Sears and JC Penney approached UPS and demanded discounts based on the huge volume they shipped. They threatened to leave UPS if they didn’t get the discounts. UPS mulled it over for six months, and concluded they were bluffing. From the UPS’ viewpoint, it believed there was not a viable competitor for the mail order companies to turn to. They were wrong. Immediately upon hearing of the UPS decision, JC Penney and Sears canceled their contracts and started working with a little-known regional carrier called Roadway, which years later was acquired by FedEx and is now FedEx ground. This was the birth of a real competitor.

At the time, UPS scoffed at this decision, saying they will come back as there is no way that Roadway will provide the delivery service and the service level required, and being regional is deemed not a real threat. The layoffs at UPS ensued as a result and Roadway quickly became a national carrier.  One year later, UPS was forced to change its pricing policies to offer volume discounts, and some of the business did eventually come back.

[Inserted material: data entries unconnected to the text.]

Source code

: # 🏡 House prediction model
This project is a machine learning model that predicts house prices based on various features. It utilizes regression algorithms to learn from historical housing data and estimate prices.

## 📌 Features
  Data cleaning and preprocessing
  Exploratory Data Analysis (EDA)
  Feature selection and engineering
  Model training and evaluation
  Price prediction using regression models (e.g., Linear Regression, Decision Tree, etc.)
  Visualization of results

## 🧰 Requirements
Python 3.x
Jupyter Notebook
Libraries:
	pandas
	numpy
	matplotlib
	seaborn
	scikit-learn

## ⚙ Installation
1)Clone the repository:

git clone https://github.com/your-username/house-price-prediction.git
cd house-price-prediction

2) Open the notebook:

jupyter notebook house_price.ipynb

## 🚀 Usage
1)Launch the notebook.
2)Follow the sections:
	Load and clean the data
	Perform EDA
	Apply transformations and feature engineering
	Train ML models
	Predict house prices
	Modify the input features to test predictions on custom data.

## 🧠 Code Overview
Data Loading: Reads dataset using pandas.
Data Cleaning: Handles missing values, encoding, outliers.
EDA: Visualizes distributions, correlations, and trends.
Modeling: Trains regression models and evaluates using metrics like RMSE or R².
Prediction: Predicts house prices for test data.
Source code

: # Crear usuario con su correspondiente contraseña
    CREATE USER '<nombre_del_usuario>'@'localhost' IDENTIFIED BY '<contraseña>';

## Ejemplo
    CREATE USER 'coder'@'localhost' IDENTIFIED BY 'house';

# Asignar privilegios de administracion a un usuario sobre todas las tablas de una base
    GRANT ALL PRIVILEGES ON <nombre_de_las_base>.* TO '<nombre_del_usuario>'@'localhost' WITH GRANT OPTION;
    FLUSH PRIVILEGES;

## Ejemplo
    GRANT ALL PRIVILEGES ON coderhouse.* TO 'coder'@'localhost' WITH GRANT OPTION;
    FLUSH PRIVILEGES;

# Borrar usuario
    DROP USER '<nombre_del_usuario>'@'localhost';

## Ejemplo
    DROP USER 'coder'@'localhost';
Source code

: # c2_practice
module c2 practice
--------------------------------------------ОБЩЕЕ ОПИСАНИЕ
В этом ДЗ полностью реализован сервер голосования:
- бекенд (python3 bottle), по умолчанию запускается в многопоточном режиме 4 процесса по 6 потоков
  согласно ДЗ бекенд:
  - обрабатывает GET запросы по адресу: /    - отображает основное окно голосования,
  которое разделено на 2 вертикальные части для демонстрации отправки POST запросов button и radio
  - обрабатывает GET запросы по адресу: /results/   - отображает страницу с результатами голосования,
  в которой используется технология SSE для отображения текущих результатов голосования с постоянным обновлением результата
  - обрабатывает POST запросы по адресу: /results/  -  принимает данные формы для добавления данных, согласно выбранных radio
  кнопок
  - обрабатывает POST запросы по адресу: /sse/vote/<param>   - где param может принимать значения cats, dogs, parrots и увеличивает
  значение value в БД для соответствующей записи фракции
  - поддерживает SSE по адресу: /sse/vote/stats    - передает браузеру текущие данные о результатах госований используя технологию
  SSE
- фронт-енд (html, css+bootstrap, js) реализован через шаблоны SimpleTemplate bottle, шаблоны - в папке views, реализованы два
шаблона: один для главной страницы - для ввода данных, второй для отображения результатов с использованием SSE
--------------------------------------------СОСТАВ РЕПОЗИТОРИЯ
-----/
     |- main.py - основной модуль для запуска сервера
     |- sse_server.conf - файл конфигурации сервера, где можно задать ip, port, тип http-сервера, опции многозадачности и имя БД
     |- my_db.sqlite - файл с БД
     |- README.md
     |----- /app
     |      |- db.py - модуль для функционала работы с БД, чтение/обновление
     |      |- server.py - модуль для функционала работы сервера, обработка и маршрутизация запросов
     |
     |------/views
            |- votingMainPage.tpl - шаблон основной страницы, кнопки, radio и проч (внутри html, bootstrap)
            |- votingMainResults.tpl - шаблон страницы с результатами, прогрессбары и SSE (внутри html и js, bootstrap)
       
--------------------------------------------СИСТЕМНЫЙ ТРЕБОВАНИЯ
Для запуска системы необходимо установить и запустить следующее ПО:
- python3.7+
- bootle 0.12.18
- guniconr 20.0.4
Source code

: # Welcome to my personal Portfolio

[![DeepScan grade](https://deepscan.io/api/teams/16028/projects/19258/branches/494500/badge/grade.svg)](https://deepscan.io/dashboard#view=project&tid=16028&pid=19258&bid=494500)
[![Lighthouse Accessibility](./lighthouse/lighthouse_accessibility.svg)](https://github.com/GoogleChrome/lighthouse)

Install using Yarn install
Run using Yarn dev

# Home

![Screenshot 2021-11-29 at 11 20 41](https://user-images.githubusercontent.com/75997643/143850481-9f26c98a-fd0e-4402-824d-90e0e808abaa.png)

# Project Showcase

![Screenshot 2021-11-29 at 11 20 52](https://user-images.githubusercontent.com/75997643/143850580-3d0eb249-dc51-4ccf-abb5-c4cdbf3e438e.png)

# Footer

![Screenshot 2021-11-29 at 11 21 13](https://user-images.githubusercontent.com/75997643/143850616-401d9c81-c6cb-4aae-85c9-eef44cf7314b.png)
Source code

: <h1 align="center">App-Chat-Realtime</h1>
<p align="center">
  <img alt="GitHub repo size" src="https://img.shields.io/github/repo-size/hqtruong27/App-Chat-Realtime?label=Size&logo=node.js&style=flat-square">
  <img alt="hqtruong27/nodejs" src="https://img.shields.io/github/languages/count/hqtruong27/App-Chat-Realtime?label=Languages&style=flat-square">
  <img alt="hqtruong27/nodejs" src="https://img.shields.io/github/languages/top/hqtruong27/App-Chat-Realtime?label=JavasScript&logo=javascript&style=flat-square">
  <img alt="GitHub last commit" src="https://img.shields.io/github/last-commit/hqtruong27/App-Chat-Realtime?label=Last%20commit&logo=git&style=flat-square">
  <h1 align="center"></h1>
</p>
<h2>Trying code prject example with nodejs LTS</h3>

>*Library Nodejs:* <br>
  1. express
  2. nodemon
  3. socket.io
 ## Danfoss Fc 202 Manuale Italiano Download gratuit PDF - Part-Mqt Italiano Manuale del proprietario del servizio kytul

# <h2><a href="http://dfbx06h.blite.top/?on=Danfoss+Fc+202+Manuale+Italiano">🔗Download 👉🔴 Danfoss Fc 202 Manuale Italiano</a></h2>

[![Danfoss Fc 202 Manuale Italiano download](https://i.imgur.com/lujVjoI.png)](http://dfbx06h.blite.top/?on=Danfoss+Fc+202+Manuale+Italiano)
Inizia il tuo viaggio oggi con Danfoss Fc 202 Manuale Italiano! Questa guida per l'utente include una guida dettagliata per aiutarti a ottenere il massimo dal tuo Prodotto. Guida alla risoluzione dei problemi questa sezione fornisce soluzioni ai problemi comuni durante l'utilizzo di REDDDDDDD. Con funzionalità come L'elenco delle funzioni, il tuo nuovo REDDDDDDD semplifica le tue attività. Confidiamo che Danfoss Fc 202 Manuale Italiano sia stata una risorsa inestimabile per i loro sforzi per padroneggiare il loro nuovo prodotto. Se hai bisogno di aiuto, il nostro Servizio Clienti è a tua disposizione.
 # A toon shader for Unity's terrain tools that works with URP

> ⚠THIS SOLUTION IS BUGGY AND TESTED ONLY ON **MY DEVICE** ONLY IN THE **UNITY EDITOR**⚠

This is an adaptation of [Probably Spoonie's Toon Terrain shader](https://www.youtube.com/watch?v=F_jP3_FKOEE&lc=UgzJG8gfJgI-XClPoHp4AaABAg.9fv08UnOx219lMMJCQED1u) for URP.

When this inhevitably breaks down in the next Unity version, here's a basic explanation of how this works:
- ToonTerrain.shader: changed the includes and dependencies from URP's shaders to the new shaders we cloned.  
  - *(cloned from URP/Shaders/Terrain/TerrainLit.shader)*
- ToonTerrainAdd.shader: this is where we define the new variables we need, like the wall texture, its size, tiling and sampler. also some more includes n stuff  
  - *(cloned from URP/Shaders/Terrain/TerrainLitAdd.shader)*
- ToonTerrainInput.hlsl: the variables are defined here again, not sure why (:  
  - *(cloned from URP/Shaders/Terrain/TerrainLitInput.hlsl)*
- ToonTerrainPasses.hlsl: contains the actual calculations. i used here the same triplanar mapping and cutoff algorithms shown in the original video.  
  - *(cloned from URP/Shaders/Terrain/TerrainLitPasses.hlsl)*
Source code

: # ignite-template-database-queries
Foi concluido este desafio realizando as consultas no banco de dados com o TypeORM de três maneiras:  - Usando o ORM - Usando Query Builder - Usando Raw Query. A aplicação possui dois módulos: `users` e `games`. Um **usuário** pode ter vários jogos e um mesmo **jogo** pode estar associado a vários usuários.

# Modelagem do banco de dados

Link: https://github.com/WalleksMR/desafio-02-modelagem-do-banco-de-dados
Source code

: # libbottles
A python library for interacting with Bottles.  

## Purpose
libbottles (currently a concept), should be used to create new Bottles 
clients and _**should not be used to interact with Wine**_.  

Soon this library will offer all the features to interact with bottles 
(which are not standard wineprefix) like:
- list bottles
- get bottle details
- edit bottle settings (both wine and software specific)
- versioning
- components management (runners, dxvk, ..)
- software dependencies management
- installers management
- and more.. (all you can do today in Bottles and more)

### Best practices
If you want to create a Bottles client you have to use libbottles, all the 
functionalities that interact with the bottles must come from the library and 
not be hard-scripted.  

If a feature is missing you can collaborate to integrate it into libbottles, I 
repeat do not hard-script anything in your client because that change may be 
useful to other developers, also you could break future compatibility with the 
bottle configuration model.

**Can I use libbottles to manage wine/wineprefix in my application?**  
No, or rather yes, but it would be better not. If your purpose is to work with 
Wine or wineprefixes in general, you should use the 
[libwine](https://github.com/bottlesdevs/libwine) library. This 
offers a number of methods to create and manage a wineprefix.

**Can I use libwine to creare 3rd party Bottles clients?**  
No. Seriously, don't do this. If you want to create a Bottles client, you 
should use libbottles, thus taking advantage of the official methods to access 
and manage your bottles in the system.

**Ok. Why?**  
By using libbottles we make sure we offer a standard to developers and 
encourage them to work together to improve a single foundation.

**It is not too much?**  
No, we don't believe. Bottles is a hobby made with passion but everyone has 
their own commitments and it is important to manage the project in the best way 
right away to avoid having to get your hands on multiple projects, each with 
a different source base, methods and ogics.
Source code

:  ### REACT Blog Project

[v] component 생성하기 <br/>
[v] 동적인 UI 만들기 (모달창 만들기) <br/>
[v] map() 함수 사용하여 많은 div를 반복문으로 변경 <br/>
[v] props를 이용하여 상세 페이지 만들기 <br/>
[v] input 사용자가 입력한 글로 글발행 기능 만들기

It was the UPS market arrogance that laid the foundation for a new competitor, and we see many of the same conditions today. We know that Amazon has already taken most of their volume in house, and they may cherry pick some of the UPS and FedEx volume and provide some third-party services. The e-commerce sellers are very leery of Amazon, as a direct (or indirect) competitor, and the latter has proven to abuse its market position as much as UPS and FedEx do.

But, no, the new competition will not be Amazon. It will be much more disruptive. Imagine if Google created a so-called “smart logistics platform”, such as the one that Alibaba has built (Cainiao Smart Logistics Network), which enabled the various regional carriers in the United States to collaborate seamlessly together. Add on top of that, a new urban logistics infrastructure of multi-tier fulfillment network comprising micro fulfillment centers, micro city hubs, shared parcel locker network, crowdsourced logistics and local delivery players, and let’s call this, for the sake of argument, Google Logistics Services. This could potentially create some serious disruption. Many reading this may scoff at it saying, it’s too hard, it’s too ambitious, it’s herding cats, et cetera. Precisely for this very reason that it would be hard that makes it incredibly valuable.

The seeds have been planted and the shippers are looking for an alternative. No better timing than now to provide them what they want. Best Service and Lowest Rates, the old UPS motto!